Nos moindres comportements, nos énoncés sont ainsi placés sous un jour cru, à la fois historique et social, parce que le philosophe interroge notre manière commune de faire et de penser. Il fait alors apparaître des tissus de pouvoir qui nous définissent. De fait, le pouvoir selon Foucault ne s’exerce pas d’en haut, dans une hiérarchie ; il parcourt la société à travers les savoirs constitués sur des domaines, les découpages établis parmi les comportements, les actes rendus visibles et valorisés ou bien, à l’inverse, restés dans l’ombre ou critiqués. Les champs travaillés par Foucault s’inscrivent alors dans une vaste réflexion sur le pouvoir et ses sujets, nous. 

Le livre
Surveiller et punir, naissance de la prison trace une perspective historique de plusieurs siècles pour analyser l’origine du système carcéral, qui s’est constitué principalement au cours du XIXe siècle. Il examine les ressorts et les enjeux de la fin des supplices en place publique au terme du siècle précédent. À ce titre, la guillotine apparaît comme une manière de les faire disparaître. Un siècle plus tard, et depuis lors, la prison nous est devenue une évidence, et l’abolition de la peine de mort s’inscrit dans cette longue durée. Ce n’est plus l’acte criminel qui est jugé avec la sanction du supplice, mais c’est l’auteur du crime qui devient l’objet de l’attention.

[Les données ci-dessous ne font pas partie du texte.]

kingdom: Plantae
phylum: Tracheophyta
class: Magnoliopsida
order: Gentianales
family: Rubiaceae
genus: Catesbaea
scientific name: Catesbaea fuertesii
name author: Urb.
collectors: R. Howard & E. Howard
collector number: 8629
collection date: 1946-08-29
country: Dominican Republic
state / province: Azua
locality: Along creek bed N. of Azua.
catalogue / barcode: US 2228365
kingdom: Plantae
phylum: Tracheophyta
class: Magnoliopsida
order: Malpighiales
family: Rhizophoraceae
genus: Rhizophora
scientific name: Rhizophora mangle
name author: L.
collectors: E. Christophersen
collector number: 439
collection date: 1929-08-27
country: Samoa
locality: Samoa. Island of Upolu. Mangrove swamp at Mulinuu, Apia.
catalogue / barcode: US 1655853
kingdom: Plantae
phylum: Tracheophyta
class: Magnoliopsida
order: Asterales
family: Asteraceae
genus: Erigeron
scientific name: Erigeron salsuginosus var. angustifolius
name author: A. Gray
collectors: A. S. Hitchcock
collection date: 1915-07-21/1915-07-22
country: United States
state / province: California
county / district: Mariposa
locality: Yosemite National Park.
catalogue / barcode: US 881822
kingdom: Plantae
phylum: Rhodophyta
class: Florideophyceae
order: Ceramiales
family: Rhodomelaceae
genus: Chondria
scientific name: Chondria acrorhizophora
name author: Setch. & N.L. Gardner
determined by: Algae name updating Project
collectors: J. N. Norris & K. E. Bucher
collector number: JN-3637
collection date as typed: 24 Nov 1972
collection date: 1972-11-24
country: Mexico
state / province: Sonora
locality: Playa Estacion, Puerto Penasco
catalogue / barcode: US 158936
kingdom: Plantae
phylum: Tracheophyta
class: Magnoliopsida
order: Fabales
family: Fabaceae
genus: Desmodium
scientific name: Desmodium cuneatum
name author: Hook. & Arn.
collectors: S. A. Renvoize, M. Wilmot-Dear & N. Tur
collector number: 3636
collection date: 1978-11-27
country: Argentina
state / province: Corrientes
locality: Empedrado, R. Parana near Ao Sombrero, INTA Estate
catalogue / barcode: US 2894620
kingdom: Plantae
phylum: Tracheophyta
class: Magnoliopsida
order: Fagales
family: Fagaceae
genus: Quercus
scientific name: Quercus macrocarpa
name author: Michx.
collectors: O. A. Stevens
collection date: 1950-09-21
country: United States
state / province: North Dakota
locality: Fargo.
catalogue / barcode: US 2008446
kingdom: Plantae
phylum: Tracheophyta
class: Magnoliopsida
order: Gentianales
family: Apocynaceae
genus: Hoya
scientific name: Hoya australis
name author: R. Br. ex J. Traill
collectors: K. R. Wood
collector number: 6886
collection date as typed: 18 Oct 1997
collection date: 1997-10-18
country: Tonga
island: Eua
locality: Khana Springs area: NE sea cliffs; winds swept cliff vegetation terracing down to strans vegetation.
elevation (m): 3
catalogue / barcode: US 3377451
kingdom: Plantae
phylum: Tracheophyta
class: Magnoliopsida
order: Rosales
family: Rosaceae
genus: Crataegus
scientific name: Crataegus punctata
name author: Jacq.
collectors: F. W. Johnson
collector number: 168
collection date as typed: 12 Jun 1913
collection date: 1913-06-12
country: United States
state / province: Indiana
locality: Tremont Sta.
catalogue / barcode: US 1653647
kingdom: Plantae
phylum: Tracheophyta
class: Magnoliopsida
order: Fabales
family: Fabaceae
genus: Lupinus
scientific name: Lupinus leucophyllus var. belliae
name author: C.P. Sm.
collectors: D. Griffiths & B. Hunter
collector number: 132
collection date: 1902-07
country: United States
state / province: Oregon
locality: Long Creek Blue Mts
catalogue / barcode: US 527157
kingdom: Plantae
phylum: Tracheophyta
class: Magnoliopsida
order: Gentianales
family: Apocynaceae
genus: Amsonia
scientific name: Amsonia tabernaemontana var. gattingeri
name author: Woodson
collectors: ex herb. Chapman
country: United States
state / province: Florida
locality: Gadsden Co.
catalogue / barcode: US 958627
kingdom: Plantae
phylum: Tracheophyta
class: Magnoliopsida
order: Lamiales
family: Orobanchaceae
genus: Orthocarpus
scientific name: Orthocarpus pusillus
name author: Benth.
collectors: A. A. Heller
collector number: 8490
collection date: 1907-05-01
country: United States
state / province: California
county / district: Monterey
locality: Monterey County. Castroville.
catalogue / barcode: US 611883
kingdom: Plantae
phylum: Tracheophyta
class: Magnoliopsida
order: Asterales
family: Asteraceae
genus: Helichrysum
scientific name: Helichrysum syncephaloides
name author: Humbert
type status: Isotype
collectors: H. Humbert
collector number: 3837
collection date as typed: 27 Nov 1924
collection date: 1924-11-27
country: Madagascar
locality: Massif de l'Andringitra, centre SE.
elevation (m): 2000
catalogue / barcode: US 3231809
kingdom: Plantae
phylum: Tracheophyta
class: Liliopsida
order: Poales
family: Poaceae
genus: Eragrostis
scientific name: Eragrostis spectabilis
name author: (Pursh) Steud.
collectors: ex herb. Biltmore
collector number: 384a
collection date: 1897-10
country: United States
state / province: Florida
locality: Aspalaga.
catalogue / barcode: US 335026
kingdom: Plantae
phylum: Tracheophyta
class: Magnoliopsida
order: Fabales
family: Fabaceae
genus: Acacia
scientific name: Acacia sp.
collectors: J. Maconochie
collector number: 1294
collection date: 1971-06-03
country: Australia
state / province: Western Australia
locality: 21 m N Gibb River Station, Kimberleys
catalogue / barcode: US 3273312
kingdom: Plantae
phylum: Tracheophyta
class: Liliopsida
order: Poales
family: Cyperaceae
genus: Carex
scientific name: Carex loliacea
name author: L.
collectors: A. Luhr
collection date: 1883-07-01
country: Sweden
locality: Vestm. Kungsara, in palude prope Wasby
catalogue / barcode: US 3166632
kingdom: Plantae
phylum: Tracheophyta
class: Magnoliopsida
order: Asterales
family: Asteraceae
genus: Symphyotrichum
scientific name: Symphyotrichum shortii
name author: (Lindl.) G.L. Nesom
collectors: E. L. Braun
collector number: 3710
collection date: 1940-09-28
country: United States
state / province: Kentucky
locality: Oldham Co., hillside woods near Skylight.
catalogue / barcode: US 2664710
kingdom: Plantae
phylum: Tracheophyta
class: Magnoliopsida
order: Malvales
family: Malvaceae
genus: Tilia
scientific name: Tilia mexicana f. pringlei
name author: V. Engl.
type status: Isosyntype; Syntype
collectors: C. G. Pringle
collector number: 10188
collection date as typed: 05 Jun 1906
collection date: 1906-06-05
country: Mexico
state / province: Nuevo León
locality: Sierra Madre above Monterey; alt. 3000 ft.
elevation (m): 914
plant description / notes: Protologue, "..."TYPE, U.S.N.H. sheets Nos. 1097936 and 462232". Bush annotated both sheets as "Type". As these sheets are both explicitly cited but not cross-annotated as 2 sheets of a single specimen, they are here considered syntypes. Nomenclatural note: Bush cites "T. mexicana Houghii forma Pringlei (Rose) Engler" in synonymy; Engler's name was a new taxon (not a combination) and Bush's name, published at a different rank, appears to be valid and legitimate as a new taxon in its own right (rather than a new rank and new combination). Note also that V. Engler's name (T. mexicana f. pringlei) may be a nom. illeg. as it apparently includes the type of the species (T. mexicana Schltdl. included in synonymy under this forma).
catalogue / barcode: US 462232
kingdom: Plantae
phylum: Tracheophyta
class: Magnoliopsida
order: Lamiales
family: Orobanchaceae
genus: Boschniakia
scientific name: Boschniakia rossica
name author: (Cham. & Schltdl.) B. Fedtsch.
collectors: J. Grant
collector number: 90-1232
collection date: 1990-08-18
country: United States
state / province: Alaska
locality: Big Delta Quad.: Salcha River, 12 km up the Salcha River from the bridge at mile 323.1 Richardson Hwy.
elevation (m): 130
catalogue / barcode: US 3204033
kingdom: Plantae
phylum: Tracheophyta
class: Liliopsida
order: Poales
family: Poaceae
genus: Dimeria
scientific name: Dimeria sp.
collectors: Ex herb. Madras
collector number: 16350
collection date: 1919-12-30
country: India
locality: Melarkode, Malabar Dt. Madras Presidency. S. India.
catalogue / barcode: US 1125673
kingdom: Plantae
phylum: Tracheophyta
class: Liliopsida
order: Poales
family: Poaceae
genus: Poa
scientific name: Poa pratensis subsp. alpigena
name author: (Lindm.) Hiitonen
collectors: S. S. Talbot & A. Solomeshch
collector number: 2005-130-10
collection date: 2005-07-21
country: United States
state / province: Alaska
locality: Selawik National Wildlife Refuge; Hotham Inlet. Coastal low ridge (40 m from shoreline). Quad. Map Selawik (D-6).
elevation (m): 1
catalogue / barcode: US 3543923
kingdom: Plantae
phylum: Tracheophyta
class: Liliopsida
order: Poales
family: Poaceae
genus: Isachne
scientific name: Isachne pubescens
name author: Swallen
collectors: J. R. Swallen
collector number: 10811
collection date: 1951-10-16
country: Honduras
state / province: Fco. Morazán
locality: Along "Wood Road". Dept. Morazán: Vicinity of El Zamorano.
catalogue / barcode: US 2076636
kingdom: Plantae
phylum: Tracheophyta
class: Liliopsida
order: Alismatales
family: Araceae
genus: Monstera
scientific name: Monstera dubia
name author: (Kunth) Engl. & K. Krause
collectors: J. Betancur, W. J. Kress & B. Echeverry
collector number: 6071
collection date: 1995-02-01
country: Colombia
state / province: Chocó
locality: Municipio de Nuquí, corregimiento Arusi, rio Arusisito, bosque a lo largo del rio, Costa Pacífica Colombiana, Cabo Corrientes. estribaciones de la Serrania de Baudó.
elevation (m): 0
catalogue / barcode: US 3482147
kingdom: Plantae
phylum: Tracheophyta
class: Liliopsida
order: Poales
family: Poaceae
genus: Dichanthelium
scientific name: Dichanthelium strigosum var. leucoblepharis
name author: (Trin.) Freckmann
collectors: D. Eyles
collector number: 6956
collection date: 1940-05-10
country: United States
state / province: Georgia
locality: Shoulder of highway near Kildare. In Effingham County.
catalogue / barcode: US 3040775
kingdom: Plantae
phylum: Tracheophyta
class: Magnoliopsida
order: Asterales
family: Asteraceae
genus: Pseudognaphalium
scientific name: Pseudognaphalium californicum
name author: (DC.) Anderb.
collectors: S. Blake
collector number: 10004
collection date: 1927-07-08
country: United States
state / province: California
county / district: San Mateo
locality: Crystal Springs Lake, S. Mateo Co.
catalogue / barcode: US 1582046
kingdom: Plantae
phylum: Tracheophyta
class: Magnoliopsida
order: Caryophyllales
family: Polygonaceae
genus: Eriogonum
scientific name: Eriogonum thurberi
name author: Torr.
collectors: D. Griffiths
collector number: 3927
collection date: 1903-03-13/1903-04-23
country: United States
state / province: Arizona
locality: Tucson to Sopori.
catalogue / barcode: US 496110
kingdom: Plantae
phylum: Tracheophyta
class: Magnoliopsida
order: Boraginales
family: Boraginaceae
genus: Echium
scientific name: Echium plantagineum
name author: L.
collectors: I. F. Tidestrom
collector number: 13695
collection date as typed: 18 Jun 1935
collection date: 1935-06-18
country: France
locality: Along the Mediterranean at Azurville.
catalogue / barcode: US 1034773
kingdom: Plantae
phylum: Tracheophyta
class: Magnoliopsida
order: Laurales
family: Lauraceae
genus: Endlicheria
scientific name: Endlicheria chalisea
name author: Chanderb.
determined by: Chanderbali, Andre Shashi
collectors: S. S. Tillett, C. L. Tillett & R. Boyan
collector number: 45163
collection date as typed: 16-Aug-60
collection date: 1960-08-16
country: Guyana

Ce n’est plus le souverain qui montre par le spectacle du corps meurtri la force de sa puissance, c’est la société tout entière qui fait payer, par le temps de la peine, le criminel et vise en même temps à le corriger et à le ramener dans le giron commun. 

Au sein de la prison, Foucault pointe une double action : les corps sont rendus dociles, et les prisonniers sont soumis à un « travail » d’ordre psychologique, scolaire, artistique, etc., censé les éduquer, les remettre dans le droit chemin. Au-delà de la privation de liberté, ce travail, qui a pour fin de rendre les corps dociles et de dresser les esprits, s’inscrit dans un processus plus général, à l’école, à l’usine ou à la caserne, par exemple. Foucault vise fort et juste : il s’agit de discipliner des populations. Le maître, le contremaître, le surveillant d’internat, le gardien de prison : autant de figures nées dans ce moment disciplinaire. La liste n’est d’ailleurs pas exhaustive. À chaque fois, une surveillance est à l’œuvre. Le schéma est également architectural : un même dispositif est en place, la visibilité des uns correspondant à l’invisibilité des autres ou, a minima, à leur domination du regard.

Fortune critique
Comment ce livre a-t-il été reçu ? Cette œuvre, considérée comme majeure, est connue dans le monde entier. Une expression a retenu l’attention : le « panoptique ». Il s’agit d’une architecture idéale imaginée par le philosophe anglais Jeremy Bentham (1748-1832), spécialiste du droit et inspirateur du libéralisme britannique. Du haut d’une tour centrale, le surveillant peut voir toutes les cellules sans lui-même être vu par leurs occupants. Les prisonniers sont alors tenus à une discipline constante, qu’ils soient effectivement ou non sous l’œil d’un gardien : constatant qu’ils peuvent être épiés à tout moment, ils prennent peu à peu l’habitude de bien se comporter. Par une économie de moyens inattendue et incomparable, l’ordre tient. Foucault y voit l’actualisation de la pensée disciplinaire dans un principe architectural qui fera florès. Qui ne se sent pris dans cette mécanique ? Le panoptique permet d’interroger, par exemple, les caméras de surveillance, les traces laissées sur Internet, ou encore le suivi par les cartes bleues, au-delà des mécanismes de discipline. Dans le cadre pénal, le bracelet électronique et la liberté qu’il autorise doivent-ils être interprétés comme une extension du panoptique ? La pensée de Foucault n’a pas fini de nous accompagner au plus près de nos interrogations. Elle a contribué à nourrir une analyse critique des prisons. L’enjeu du pouvoir, à travers elle, a toujours été au cœur de la postérité de cette œuvre qui alimente la réflexion et l’action des chercheurs, des militants, des politiques et des citoyens.